Businesses don’t often leap across intersections or move from building to building on the same block. That is, unless they are located at 18th and Spruce Streets, where an intersection has readjusted itself every few decades since the 18th century.
The earliest deed for the southeast corner building at 18th and Spruce is dated 1765. From then through the 1920s it was the residence of the city’s elite with names straight out of Philadelphia’s social register. The Wetherills, descendants of a chemical mogul, lived there from 1867 to 1887. It was then sold to a Wanamaker.
During the Victorian Era, where one prayed conveyed one’s position in society. In 1894, the first four houses on the southwest corner were demolished to make way for the Methodist Episcopal Church of the Covenant, designed by Thomas Preston Lonsdale. This towering neo-Gothic monument of stone and stained glass reflected the prestige of the neighborhood. A prolific designer of Philadelphia churches, Lonsdale also designed Roman Catholic High School at Broad and Vine Streets, College Hall at Temple University, and American Life Insurance Building at 4th and Walnut Streets.
Rising Middle Class
By the 1920s, Philly’s blue bloods were abandoning their lavish Spruce Street townhomes for the Main Line.
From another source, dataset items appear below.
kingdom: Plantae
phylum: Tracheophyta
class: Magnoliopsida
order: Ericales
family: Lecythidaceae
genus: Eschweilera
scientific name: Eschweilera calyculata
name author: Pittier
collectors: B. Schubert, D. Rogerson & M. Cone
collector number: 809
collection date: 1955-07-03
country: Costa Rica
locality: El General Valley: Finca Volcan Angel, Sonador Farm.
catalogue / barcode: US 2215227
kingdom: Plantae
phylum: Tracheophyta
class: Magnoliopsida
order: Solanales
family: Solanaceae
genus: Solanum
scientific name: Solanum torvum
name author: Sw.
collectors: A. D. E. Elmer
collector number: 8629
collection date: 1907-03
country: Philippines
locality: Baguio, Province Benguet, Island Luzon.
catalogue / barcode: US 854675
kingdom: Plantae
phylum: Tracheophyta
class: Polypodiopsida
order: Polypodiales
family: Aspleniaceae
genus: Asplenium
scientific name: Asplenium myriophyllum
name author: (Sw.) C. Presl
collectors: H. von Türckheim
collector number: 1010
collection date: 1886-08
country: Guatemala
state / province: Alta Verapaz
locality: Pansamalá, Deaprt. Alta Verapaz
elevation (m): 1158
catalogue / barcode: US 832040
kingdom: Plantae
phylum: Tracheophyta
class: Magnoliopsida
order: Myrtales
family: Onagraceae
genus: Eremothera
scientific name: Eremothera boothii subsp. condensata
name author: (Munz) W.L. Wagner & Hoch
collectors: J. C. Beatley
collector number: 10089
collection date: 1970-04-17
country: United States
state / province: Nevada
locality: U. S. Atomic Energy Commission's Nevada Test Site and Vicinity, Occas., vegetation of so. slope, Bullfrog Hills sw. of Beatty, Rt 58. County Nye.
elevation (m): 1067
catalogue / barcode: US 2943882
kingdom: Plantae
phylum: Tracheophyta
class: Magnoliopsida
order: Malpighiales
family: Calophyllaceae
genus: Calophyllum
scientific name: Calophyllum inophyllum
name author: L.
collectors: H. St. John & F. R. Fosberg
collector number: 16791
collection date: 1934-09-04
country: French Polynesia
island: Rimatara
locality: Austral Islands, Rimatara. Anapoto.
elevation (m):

From the 1880s to the 1920s, a tidal wave of immigration had dramatically changed the city’s character. Ironically, it wasn’t an influx of poor immigrants that sent the elite of 18th and Spruce scrambling. It was the ascent of prosperous Jews. In 1924, antique dealer Arthur Sussel purchased the former home of the Wanamakers and Wetherills at 1736 Spruce Street. He turned the first floor into a shop and lived on the upper floors with his family.
In the 1930s, several private residences on the northeast corner were demolished. My pharmacist and cousin, Bernard Friedman, had the Barclay Pharmacy custom built to his design on that corner. Adjacent to the pharmacy was an A&P grocery store in the space that later became Great Scott Market and is now Rittenhouse Market. “At the time, there was a pharmacy on every corner of Spruce Street. To compete, my father kept his store opened from 6:30 am to midnight,” said Bernard’s son Russell Friedman.
With the Methodist population fleeing, the Church of the Covenant was sold first to Seventh Day Adventists in 1941 and then to a Jewish congregation, Beth Zion Beth Israel, in 1954. A conservative synagogue, the former church was redesigned by Philadelphia architect Beryl Price. Price also designed the Jewish Publication Society at 222 N. 15th Street, the Rebecca Gratz Club at 532-36 Spruce Street, and Harcum Junior College. Sussel’s wife, Bea, was a member of the congregation and gifted the synagogue its beautiful stained glass windows.
Day’s Deli first opened on the northwest corner in the space that is now occupied by Starbucks. When the Barclay Pharmacy relocated in 1959 from the northeast to the southeast corner, Day’s moved to the larger space the drugstore had vacated. With the move, the deli’s business exploded. By the 1960s, Day’s was a late night hangout. It didn’t hurt that they had a liquor license. Customers were written up daily in the social columns and police blotters.
Meanwhile, the Harvey House, a popular restaurant on South Broad Street, opened a location on the northwest corner where Day’s had originally been, but it closed within five years. “Leonard Nimoy once bought me a cup of tea there,” said Center City resident Linda Spikol. “It had a clubby backroom full of bad boys and rich Jewish guys who never seemed to have to work for a living. It was a very sexy urban moment for a time.”
Not long after leasing the first floor of Sussel’s property on the southeast corner for his pharmacy, Bernard Friedman bought the entire building. He turned the upper floors into apartments which, by the 1960s, was common practice for the former private townhouses of Spruce Street.
Back to the Future
If you want to know what the Barclay Pharmacy was like in the 1970s, just go there today. You’ll be greeted by Tico, a white lab with a sweet and gentle demeanor. Tico’s owner, pharmacist Russell Friedman, hasn’t changed anything since he took over his father’s business in 1974. A lovely mural on the east wall by Philadelphia artist Kenton Warne Hudson represents 48 drugs and plants used in medicinal compounds. Vintage Max Factor Pancake Compacts, tortoise shell combs, and mid-century greeting cards are still on the shelves. Not to be mistaken for CVS, the Barclay Pharmacy specializes in dermatological compounding and doesn’t accept health insurance or credit cards.
Day’s Deli closed in the 1980s after a change in management. Rumor is the profits went up the new owner’s nose. The Great Scot Market next door to Day’s expanded, taking over the entire northeast corner. Meanwhile, the northwest corner was a series of banks until it became Savoy Cleaners. Eventually, the cleaners got the same itch for more space that had struck every previous tenant of that corner and it made the leap across to the northeast corner. Given the intersection’s history, it’s only a matter of time before Starbuck’s bolts across 18th Street for a change of scenery.